Cateaufoncel 25 mars 2018 19:09

@Ar zen

Pas du tout. Cela visait Asselineau, qui croit arriver au pouvoir en s’attaquant à l’U.E., à l’euro et à l’OTAN, commettant l’erreur stratégique majeure que Poutine a su éviter. En vrai politique qu’il est, lui.

J’ajoute que s’il est vrai qu’un président de la République n’a d’autre choix que de respecter ou de ne pas respecter la Constitution, rien de l’oblige à jouer le jeu de la construction européenne - ce n’est pas un Tsirpas dont le pays est semi-développé. Personne ne peut l’empêcher de rendre impossibles les compromis auxquels doit arriver le Conseil européen pour que le bidule continue de fonctionner.

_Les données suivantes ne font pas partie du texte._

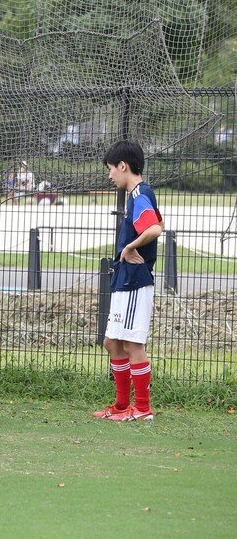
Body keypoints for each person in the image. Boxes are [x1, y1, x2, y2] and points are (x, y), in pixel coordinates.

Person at [93, 140, 162, 422]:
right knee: (112, 342)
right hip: (125, 279)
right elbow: (159, 222)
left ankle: (142, 409)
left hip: (135, 280)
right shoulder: (138, 195)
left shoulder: (140, 194)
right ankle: (122, 405)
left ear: (123, 166)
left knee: (133, 344)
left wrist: (131, 247)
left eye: (111, 169)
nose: (110, 175)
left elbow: (155, 228)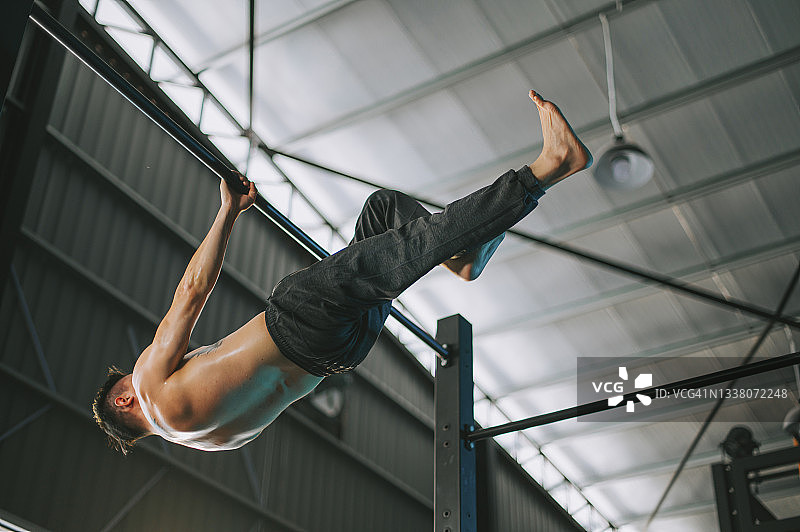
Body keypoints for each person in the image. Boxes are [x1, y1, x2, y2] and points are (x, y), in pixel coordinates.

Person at [92, 90, 592, 453]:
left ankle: (464, 257)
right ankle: (549, 167)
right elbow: (191, 294)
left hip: (339, 354)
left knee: (383, 214)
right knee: (410, 245)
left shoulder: (213, 442)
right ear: (122, 400)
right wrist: (229, 210)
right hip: (299, 316)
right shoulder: (149, 386)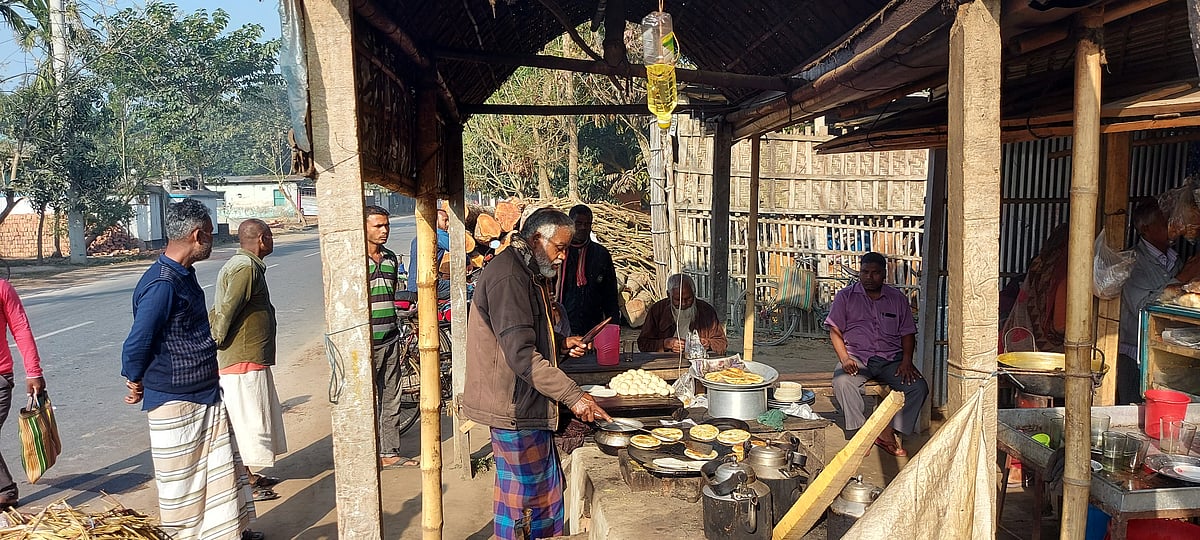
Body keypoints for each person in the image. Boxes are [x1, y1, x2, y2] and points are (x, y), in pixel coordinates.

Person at [462, 208, 612, 540]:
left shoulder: (528, 272)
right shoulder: (510, 278)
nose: (562, 257)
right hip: (513, 405)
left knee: (542, 493)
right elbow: (521, 355)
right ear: (535, 239)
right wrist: (574, 396)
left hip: (526, 403)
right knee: (525, 502)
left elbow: (524, 336)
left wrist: (559, 343)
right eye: (559, 248)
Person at [121, 198, 260, 540]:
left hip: (204, 394)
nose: (213, 240)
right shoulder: (162, 285)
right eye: (211, 234)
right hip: (176, 400)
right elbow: (138, 342)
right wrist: (134, 380)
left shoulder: (184, 275)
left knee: (218, 477)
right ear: (198, 236)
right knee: (184, 489)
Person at [209, 219, 286, 502]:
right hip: (241, 361)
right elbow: (226, 311)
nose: (273, 241)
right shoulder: (245, 268)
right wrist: (213, 342)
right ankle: (245, 482)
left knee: (248, 421)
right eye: (272, 236)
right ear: (263, 239)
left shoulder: (247, 266)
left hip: (248, 358)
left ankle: (248, 475)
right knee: (246, 423)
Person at [826, 252, 928, 457]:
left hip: (891, 360)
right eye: (865, 272)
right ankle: (861, 435)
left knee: (918, 387)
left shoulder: (897, 299)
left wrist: (907, 361)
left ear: (884, 275)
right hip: (856, 357)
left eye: (875, 273)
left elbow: (908, 333)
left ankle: (886, 431)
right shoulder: (845, 297)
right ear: (859, 272)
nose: (869, 277)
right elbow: (834, 331)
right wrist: (845, 359)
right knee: (842, 383)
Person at [1118, 199, 1200, 404]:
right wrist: (1182, 278)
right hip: (1135, 355)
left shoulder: (1174, 259)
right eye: (1164, 223)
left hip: (1167, 350)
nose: (1171, 227)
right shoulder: (1133, 262)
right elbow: (1142, 307)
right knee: (1136, 410)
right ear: (1146, 229)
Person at [364, 205, 416, 469]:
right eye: (378, 226)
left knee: (391, 397)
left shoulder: (391, 258)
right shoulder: (355, 259)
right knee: (364, 401)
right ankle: (365, 453)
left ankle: (389, 452)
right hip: (364, 345)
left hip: (390, 337)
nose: (384, 231)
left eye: (386, 226)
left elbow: (393, 293)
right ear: (363, 227)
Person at [0, 278, 46, 510]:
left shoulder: (2, 288)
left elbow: (20, 328)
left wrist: (33, 371)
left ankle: (5, 491)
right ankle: (5, 490)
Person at [1001, 225, 1069, 353]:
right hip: (1038, 352)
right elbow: (1060, 326)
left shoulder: (1040, 265)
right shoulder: (1063, 270)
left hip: (1019, 343)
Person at [556, 204, 621, 336]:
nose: (583, 227)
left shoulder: (600, 254)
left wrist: (613, 325)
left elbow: (610, 294)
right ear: (570, 224)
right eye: (578, 223)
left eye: (587, 224)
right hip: (562, 322)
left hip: (592, 323)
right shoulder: (559, 252)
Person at [637, 273, 728, 355]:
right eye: (678, 299)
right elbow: (643, 344)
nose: (683, 303)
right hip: (665, 361)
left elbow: (722, 343)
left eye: (688, 298)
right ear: (669, 295)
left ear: (694, 293)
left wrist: (708, 343)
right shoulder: (657, 310)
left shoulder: (706, 311)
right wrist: (665, 344)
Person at [407, 206, 451, 299]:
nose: (447, 224)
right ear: (435, 221)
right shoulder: (438, 235)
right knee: (468, 288)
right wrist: (468, 260)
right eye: (445, 220)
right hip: (429, 283)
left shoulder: (417, 238)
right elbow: (458, 250)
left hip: (412, 284)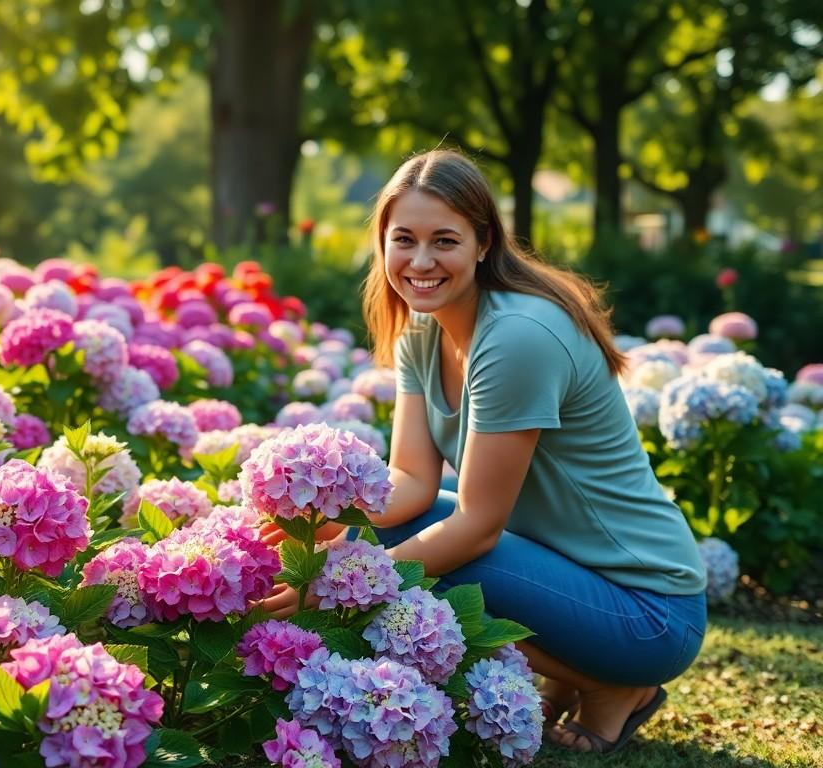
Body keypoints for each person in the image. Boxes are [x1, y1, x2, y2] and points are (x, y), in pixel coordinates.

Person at [257, 149, 707, 754]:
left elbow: (476, 528)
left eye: (444, 240)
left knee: (413, 563)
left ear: (483, 242)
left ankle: (611, 686)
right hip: (567, 572)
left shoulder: (517, 337)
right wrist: (320, 522)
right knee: (389, 536)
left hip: (649, 611)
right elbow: (412, 480)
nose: (420, 261)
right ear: (382, 244)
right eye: (403, 240)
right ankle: (576, 675)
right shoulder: (425, 327)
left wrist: (344, 580)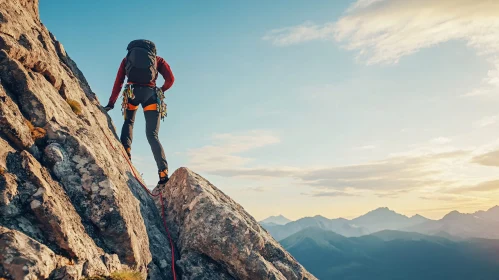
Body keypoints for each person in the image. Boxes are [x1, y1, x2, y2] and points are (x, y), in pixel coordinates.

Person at [104, 39, 174, 186]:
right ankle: (163, 173)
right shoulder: (158, 60)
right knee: (152, 135)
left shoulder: (126, 60)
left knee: (129, 122)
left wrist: (111, 103)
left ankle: (126, 152)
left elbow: (119, 82)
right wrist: (161, 90)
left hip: (132, 93)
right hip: (151, 95)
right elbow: (170, 80)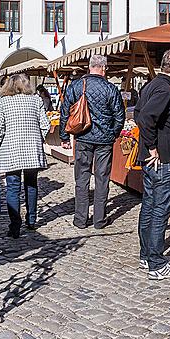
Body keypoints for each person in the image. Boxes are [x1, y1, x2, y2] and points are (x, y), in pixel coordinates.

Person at [135, 48, 170, 280]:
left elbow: (138, 112)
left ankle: (147, 255)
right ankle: (157, 263)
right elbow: (145, 117)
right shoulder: (165, 90)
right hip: (163, 159)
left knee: (149, 205)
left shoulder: (151, 85)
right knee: (160, 209)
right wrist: (153, 146)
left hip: (154, 158)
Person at [59, 54, 125, 229]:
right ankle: (99, 219)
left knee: (82, 179)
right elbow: (120, 116)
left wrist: (64, 137)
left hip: (82, 138)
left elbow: (65, 112)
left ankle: (80, 219)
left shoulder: (75, 86)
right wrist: (113, 134)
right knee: (102, 179)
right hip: (104, 140)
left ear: (89, 67)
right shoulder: (111, 88)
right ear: (104, 68)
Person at [0, 74, 50, 237]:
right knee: (31, 184)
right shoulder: (36, 100)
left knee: (12, 187)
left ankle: (15, 225)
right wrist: (38, 140)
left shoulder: (3, 102)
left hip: (11, 149)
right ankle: (31, 220)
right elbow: (45, 125)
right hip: (32, 149)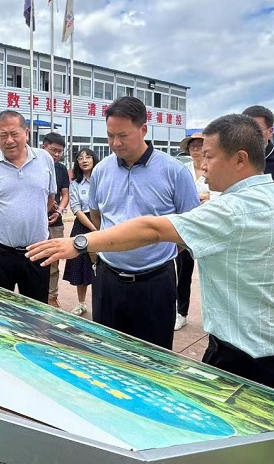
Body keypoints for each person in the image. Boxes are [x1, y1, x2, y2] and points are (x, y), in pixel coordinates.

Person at [27, 113, 274, 396]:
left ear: (240, 159)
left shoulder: (233, 209)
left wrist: (79, 243)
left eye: (209, 156)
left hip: (245, 356)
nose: (203, 166)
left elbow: (152, 229)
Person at [54, 97, 200, 348]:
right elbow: (98, 217)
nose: (115, 143)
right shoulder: (102, 170)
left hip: (156, 282)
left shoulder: (174, 171)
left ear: (143, 129)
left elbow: (190, 226)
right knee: (107, 351)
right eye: (110, 136)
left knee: (153, 355)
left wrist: (158, 251)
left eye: (123, 135)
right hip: (108, 280)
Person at [0, 110, 56, 302]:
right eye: (3, 135)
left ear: (26, 133)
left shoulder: (44, 159)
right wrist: (2, 218)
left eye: (14, 134)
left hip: (37, 251)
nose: (9, 140)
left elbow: (49, 199)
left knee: (35, 309)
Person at [174, 132, 210, 331]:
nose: (196, 149)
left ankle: (213, 316)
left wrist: (205, 197)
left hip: (208, 227)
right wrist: (201, 197)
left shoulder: (212, 168)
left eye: (200, 145)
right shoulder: (183, 170)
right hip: (187, 226)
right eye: (192, 145)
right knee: (183, 272)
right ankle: (181, 312)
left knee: (211, 274)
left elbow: (218, 194)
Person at [62, 148, 100, 316]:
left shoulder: (102, 179)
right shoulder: (75, 184)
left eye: (88, 157)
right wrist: (93, 228)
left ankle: (101, 302)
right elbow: (76, 209)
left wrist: (99, 227)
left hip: (102, 222)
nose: (84, 160)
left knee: (103, 265)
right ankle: (81, 303)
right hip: (83, 224)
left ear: (94, 160)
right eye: (80, 158)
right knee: (81, 264)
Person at [41, 132, 70, 307]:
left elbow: (65, 194)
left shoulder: (61, 169)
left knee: (53, 260)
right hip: (36, 222)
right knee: (33, 258)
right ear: (43, 147)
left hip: (54, 222)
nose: (56, 154)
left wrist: (58, 211)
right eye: (53, 150)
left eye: (60, 152)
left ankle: (52, 297)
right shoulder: (33, 165)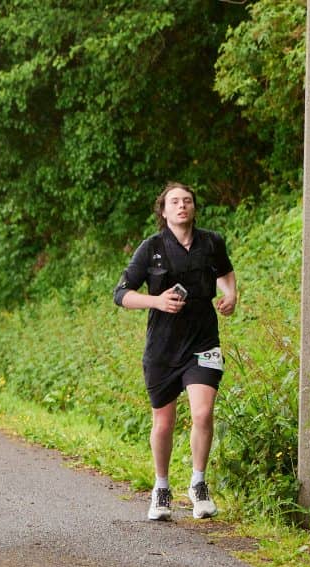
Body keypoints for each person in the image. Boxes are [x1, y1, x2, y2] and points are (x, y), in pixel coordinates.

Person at [113, 182, 237, 521]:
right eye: (174, 202)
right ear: (163, 211)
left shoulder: (212, 242)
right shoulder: (150, 248)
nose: (182, 206)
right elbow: (121, 294)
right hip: (163, 348)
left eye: (187, 201)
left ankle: (198, 484)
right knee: (164, 422)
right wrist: (156, 301)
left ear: (194, 208)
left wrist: (231, 295)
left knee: (202, 413)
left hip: (203, 342)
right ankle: (162, 488)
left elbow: (226, 273)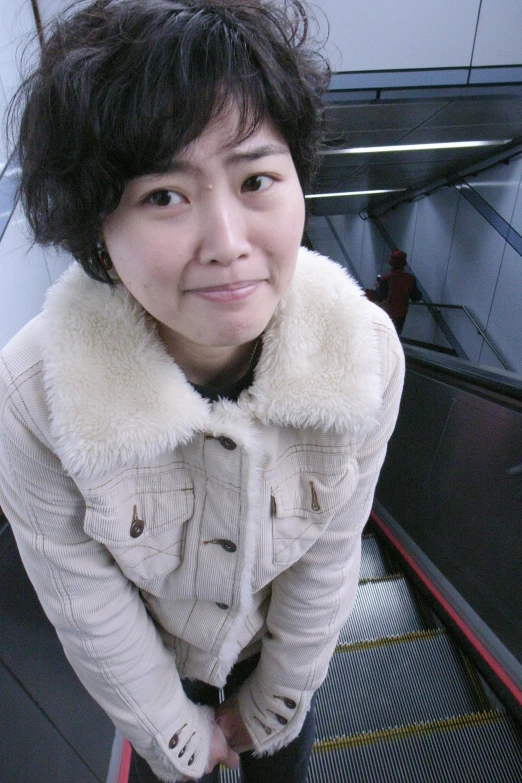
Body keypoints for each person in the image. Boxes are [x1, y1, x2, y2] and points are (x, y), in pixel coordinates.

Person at [0, 2, 405, 781]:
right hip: (155, 669)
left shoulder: (364, 355)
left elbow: (329, 553)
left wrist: (272, 704)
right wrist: (177, 732)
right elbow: (86, 604)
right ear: (99, 234)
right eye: (163, 196)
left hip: (277, 661)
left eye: (256, 178)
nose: (227, 243)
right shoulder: (34, 396)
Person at [373, 250, 422, 334]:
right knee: (395, 338)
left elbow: (379, 297)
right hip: (401, 315)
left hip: (386, 314)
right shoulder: (410, 279)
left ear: (391, 263)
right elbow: (416, 297)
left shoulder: (386, 279)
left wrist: (377, 286)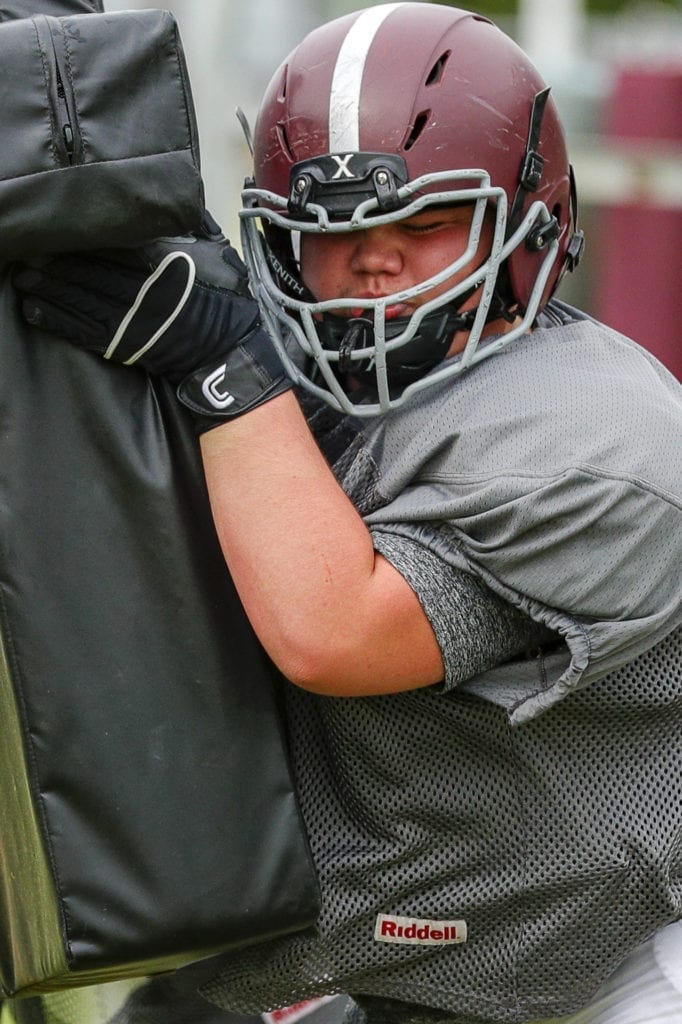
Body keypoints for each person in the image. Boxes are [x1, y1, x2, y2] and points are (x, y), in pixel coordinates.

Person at [13, 4, 682, 1024]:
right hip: (345, 954)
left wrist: (226, 373)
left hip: (593, 968)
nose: (375, 260)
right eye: (333, 233)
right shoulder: (303, 367)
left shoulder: (595, 442)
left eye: (421, 225)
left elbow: (335, 633)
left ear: (528, 224)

Wikipedia précise : « Le Conseil européen est une institution qui réunit les chefs d’État ou chefs de gouvernement des vingt-huit États membres de l’Union européenne, sous la tutelle d’un président chargé de faciliter l’apparition d’un compromis. Au moins quatre Conseils européens (sommets, ou sommets européens) se déroulent chaque année, dont deux en juillet et décembre, à la fin de chaque présidence tournante du Conseil des ministres.

 »Ces sommets entre exécutifs des États membres ont pour but de définir les grands axes de la politique de l’Union européenne, essentiellement en matière de politique étrangère. Ils servent également tous les cinq ans à la nomination, à la majorité qualifiée, du président de la Commission européenne, décision ensuite validée par un vote du Parlement européen.« 

Dans ce contexte, on voit bien que l’U.E. ne pourrait pas résister à une opposition systématique de quelques pays - dont la France, qui n’est pas l’insignifiante Grèce -, dans la mesure où rien dans sa conception n’a été prévu »pour faire des cohabiter des pays hostiles à la coopération européenne", comme l’observait l’ultra européiste Dominique Reynié, partisan, entre autres, de l’admission de la Turquie.